= The task =
The whole listing needs retyping exactly; keep the pictures out of it.

= Records shown =
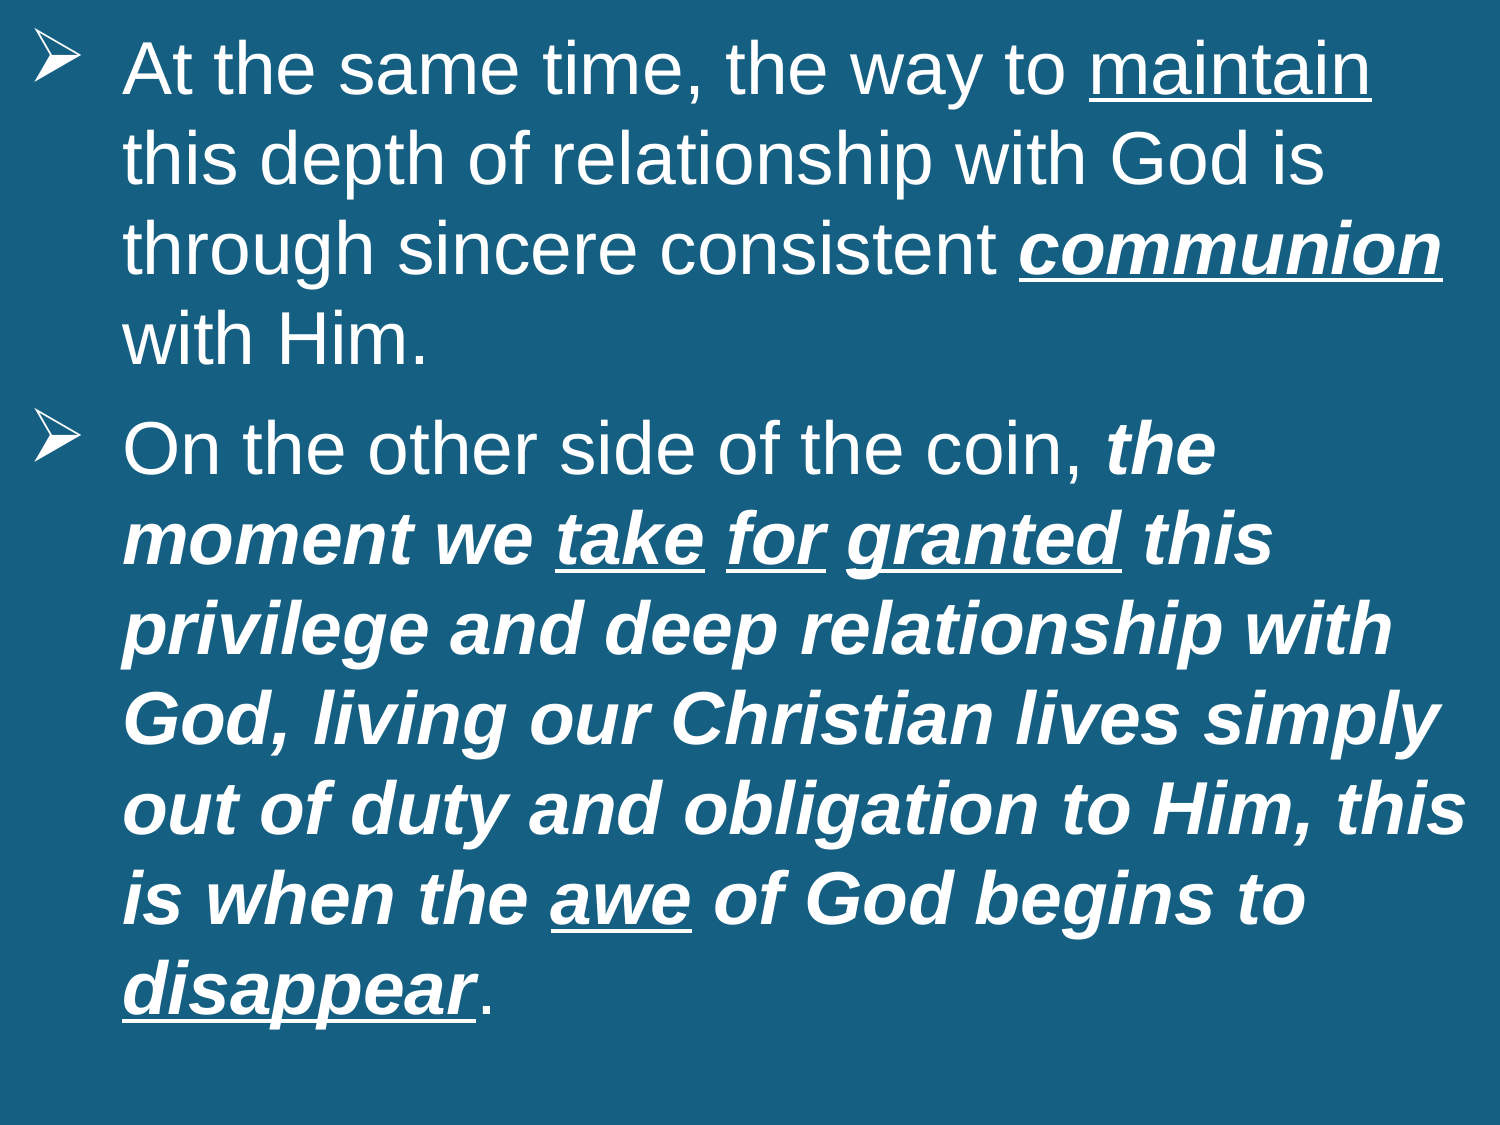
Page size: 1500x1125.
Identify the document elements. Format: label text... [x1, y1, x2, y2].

subtitle At the same time, the way to maintain this depth of relationship with God is through sincere consistent communion with Him. On the other side of the coin, the moment we take for granted this privilege and deep relationship with God, living our Christian lives simply out of duty and obligation to Him, this is when the awe of God begins to disappear. [13, 11, 1490, 1111]
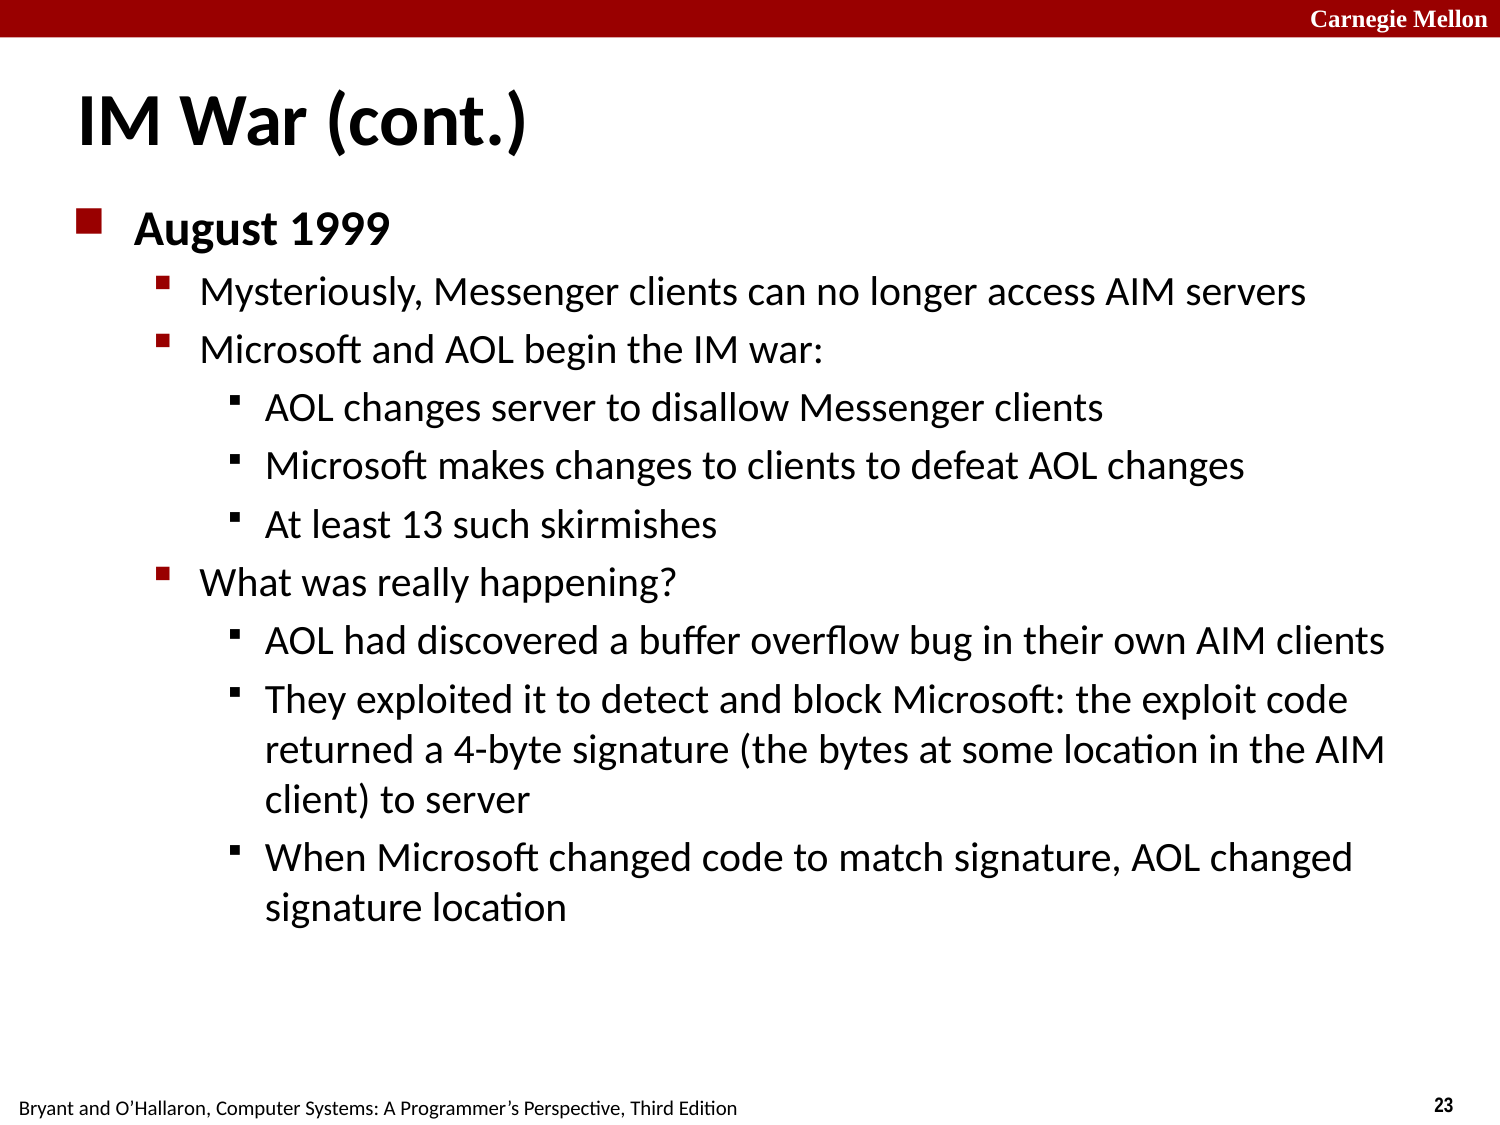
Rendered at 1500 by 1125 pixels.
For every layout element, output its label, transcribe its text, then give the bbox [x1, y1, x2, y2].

= Result of the task =
Page size: 1500x1125.
Identify the document elements. Format: label text... [x1, y1, x2, y2].

subtitle At the same time, the way to maintain this depth of relationship with God is through sincere consistent communion with Him. On the other side of the coin, the moment we take for granted this privilege and deep relationship with God, living our Christian lives simply out of duty and obligation to Him, this is when the awe of God begins to disappear. [13, 11, 1490, 1111]
Rendered at 1500 by 1125 pixels.
For every layout element, output its label, transcribe its text, then give the bbox [x1, y1, x2, y2].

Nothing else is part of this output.